L’economia della scambio e l’economia della condivisione sono due fattori caratterizzanti delle nuove generazioni vuoi a seguito della crisi (denaro e proprietà sono risorse sempre più scarse), vuoi per l’attenzione con cui i ragazzi seguono i temi della sostenibilità sociale e ambientale

In questo quadro le sessioni tematiche del workshop hanno poi approfondito non solo questioni tecniche, ma anche esplorato ambiti di attività nei quali è possibile per le imprese sociali affermarsi come attori decisivi nel quadro "post riforma". La gestione dei beni confiscati come apprendimento per rigenerare anche altre categorie di immobili da destinare ad attività sociali, le piattaforme digitale per aumentare la connettività del welfare nel campo dell'accoglienza dei migranti (progetto Vesta) e del loro inserimento lavorativo (Start refugees), le progettualità di welfare comunitario e la gestione di beni culturali con l'intento di promuovere di sviluppo locale e coesione sociale, le reti distributive dell'agricoltura sociale che ridefiniscono i modelli di consumo superando l'approccio di nicchia.
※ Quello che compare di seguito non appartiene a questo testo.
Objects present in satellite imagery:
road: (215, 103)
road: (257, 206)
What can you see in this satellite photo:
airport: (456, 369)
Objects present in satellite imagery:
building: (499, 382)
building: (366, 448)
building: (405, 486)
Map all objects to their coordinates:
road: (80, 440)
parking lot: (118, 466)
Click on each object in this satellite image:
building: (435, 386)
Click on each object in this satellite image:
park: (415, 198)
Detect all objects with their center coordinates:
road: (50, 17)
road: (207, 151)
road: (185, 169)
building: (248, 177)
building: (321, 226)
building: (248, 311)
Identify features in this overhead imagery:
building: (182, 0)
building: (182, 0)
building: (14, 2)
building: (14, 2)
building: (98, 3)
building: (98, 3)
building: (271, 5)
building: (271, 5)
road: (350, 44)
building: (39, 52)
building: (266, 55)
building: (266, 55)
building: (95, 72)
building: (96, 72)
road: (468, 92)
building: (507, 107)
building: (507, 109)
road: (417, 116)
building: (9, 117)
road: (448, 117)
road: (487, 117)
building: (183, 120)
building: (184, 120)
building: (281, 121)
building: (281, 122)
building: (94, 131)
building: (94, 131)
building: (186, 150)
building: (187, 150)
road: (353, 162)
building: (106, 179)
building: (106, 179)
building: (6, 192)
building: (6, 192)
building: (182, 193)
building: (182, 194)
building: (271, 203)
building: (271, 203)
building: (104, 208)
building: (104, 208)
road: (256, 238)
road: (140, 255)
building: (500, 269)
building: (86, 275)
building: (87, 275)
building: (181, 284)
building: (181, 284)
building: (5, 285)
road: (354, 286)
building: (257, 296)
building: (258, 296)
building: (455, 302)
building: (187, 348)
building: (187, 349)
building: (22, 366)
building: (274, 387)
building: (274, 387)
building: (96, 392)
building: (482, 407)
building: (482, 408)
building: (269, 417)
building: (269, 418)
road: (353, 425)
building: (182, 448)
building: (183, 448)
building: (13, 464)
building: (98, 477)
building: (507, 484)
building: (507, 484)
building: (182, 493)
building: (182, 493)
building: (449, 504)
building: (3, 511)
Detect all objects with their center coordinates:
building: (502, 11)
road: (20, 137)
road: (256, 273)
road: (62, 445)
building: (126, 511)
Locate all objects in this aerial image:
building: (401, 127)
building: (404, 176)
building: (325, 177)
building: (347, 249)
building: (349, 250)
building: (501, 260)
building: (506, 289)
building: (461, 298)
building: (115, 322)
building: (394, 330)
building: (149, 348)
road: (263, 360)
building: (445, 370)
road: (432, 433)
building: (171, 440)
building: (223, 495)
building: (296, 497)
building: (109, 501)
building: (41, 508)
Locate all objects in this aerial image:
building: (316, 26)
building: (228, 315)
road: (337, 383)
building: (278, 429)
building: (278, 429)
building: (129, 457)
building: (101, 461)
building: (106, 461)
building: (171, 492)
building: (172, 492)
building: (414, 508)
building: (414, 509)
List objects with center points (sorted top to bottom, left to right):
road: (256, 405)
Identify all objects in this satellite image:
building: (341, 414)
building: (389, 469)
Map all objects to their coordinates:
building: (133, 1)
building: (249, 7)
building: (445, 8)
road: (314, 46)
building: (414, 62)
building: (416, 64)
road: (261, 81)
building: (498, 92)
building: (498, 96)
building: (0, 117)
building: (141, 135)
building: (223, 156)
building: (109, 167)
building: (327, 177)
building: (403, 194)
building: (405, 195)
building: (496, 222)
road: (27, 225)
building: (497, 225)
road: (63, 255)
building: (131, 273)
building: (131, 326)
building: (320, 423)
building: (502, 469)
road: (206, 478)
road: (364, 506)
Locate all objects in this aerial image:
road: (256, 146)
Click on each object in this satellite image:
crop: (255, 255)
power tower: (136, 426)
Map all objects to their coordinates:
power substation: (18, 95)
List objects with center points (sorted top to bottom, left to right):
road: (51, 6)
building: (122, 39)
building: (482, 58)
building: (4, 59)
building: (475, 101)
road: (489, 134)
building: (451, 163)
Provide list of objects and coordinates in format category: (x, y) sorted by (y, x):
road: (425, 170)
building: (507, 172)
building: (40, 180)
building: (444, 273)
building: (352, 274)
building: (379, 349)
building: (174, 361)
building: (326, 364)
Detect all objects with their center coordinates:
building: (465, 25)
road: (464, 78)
Tutti temi che esprimono un fabbisogno di risorse dedicate, come il fondo da 200 milioni di euro per lo sviluppo dell'economia sociale, le cui specifiche tecniche sono state presentate da Invitalia durante il workshop. Risorse che chiamano in causa anche i soggetti finanziari più "accreditati" ad operare in questo campo, come Banca Etica presente a Riva del Garda con la sua vicepresidente Anna Fasano.

Tutto questo con la consapevolezza che si moltiplicano i segnali di presenza di una vera e propria "community dell'innovazione" nel campo dell'impresa sociale. Segnali evidenziati dai dati di una indagine di Iris Network che confluirà nel nuovo rapporto sull'impresa sociale e che sono stati analizzati in anteprima da Riccardo Maiolini, economista della John Cabot University di Roma. Esistono infatti imprese sociali che stabilmente investono in innovazione facendo leva su una dimensione comunitaria sia interna che rispetto agli utenti / clienti e al contesto territoriale. Ma esiste anche un ecosistema di attori diversi (reti d'impresa, soggetti finanziari, società di consulenza) per la prima volta indagato in Italia che interpreta la sua azione di supporto in chiave di accompagnamento e di co-investimento su progetti che hanno l'obiettivo non solo di servire singoli utenti ma di impattare socialmente sulle proprie comunità di riferimento. Processi di innovazione aperta approfonditi da Letizia Piangerelli (Coop Up) e Paolo Campagnano (Impact hub) che si collocano in un quadro di trasformazione organizzativa che la riforma sarà chiamata non solo a regolare ma anche a promuovere.